全国チェーンが“地元の店”になる?――地域共創型商品が広げる可能性

🗾全国どこでも同じ、ではないチェーン店へ

全国チェーンの魅力の一つは、どの地域でも同じ商品やサービスを楽しめる安心感です。
一方で最近、全国共通のメニューを届けるだけでなく、地域の素材や文化、人とのつながりを商品に取り込む動きも見られるようになりました。
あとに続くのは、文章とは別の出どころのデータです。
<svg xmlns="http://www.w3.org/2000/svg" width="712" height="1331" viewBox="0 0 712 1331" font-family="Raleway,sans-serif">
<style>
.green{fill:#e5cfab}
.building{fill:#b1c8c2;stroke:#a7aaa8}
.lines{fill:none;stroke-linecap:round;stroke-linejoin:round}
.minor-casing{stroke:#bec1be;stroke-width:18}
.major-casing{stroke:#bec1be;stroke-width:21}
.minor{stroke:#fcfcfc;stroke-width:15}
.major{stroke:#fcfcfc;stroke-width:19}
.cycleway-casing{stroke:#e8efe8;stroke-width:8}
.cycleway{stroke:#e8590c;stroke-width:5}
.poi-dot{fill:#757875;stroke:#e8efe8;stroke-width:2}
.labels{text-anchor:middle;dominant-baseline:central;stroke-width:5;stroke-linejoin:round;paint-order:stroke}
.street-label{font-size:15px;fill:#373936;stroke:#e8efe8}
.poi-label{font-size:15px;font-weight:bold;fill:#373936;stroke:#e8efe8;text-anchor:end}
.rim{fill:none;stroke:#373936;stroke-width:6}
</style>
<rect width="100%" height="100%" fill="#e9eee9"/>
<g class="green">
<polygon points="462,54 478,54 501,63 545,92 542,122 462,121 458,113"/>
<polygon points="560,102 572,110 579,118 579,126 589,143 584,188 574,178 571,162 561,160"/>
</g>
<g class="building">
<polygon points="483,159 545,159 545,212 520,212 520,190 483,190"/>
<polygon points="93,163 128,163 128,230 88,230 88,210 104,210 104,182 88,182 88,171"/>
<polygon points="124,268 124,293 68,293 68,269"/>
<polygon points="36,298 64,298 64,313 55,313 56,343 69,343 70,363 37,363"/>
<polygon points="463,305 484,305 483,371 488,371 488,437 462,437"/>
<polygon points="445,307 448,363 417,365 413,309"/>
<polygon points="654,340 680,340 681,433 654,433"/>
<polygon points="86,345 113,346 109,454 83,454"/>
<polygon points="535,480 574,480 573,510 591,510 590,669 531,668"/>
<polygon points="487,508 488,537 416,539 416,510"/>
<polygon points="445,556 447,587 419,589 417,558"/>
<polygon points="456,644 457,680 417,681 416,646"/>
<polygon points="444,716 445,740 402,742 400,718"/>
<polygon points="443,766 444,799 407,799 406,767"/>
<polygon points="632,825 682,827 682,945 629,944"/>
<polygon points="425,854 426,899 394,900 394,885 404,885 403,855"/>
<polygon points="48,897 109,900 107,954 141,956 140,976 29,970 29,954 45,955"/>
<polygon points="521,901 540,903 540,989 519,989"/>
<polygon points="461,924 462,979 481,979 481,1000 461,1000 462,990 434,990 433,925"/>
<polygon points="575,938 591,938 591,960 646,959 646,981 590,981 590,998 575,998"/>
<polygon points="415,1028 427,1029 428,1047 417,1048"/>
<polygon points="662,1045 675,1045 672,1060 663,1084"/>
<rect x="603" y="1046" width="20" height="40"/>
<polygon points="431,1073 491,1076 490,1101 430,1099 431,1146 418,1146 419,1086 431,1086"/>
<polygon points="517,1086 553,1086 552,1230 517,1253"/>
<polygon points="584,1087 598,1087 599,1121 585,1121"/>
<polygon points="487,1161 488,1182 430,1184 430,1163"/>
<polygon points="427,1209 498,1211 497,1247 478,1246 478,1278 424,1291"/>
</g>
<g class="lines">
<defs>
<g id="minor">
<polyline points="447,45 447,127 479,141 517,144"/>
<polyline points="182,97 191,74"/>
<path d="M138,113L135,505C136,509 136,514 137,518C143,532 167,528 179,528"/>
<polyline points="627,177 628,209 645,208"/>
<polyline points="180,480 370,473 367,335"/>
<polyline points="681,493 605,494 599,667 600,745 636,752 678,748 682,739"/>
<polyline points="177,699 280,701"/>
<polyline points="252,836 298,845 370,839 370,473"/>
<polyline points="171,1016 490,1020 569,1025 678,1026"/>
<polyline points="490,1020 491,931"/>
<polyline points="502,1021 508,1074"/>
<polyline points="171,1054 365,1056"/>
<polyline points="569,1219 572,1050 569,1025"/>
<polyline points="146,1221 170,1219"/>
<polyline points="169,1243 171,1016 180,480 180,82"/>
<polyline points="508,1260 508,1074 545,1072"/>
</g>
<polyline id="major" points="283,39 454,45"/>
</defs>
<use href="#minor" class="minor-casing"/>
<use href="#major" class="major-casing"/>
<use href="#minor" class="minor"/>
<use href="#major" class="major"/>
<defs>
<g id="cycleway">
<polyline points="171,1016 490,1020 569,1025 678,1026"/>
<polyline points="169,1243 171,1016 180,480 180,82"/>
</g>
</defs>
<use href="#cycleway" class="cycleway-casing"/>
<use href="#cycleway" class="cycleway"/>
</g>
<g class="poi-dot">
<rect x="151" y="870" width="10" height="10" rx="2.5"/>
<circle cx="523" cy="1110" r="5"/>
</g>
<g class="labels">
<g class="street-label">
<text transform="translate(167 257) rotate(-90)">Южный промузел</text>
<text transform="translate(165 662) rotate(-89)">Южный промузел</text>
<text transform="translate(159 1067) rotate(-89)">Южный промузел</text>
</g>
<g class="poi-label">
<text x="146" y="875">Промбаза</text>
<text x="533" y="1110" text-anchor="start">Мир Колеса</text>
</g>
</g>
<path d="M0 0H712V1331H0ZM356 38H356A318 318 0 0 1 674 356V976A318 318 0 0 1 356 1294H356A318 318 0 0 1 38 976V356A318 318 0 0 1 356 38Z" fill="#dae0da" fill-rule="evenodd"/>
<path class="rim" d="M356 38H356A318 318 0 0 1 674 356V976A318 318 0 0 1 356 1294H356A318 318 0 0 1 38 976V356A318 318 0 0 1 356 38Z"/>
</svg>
スターバックスは、日本上陸30周年を機に「STARBUCKS JIMOTO PROGRAM」を始動。2026年8月から、青森県、群馬県、沖縄県で地域ごとの商品や活動を展開します。
これは単なる地域限定商品の発売ではなく、全国ブランドが“地元の一員”として商品をつくる兆しなのでしょうか。

地域の魅力を、店舗で体験できる商品に

青森県では、県内の従業員がアイデアを出し合い、県産りんごを使ったビバレッジやカスタマイズを開発。群馬県では、県産の飲むヨーグルトや上毛三山をモチーフにした商品に加え、みなかみ町の間伐材を活用したタンブラーを販売します。
沖縄県では、県産黒糖やシークヮーサーを取り入れた飲料・フードを展開し、地域で回収したプラスチックごみを素材にしたアートも店舗に設置します。

注目したいのは、地域産品を使うだけでなく、従業員や自治体、生産者、アーティストなど、地域の人々との関係まで商品体験に組み込んでいる点です。

「限定品」から「地域との接点」へ

生活者にとって地域商品は、その土地らしさを気軽に知る入口になります。地元の人には愛着や再発見を、旅行者には店を訪れる理由を生む可能性もあります。
メーカー側から見ると、これは地域産品の新しい販路になり得ます。全国一律の商品を提案するだけでなく、地域の素材や物語を、店舗の客層や体験に合わせて編集する力が求められそうです。

スターバックスは以前から、地元の産業や素材を取り入れ、その地域の店舗だけで販売する「JIMOTO Made」を展開してきました。今回のプログラムは、こうした地域との取り組みを、飲食商品や店舗活動へさらに広げたものと捉えられます。

まとめ

全国チェーンの地域商品は、珍しさを生むための期間限定企画から、地域と継続的な関係をつくる仕組みへ変わり始めているのかもしれません。

この動きが他の外食・小売チェーンにも広がれば、地域メーカーにとっては、地元の素材を大手の店舗網や発信力と結びつける機会が増えていきます。

全国ブランドでありながら、地域ごとに少しずつ違う顔を持つ。
そんな“地元化するチェーン店”が、これから増えていくのでしょうか。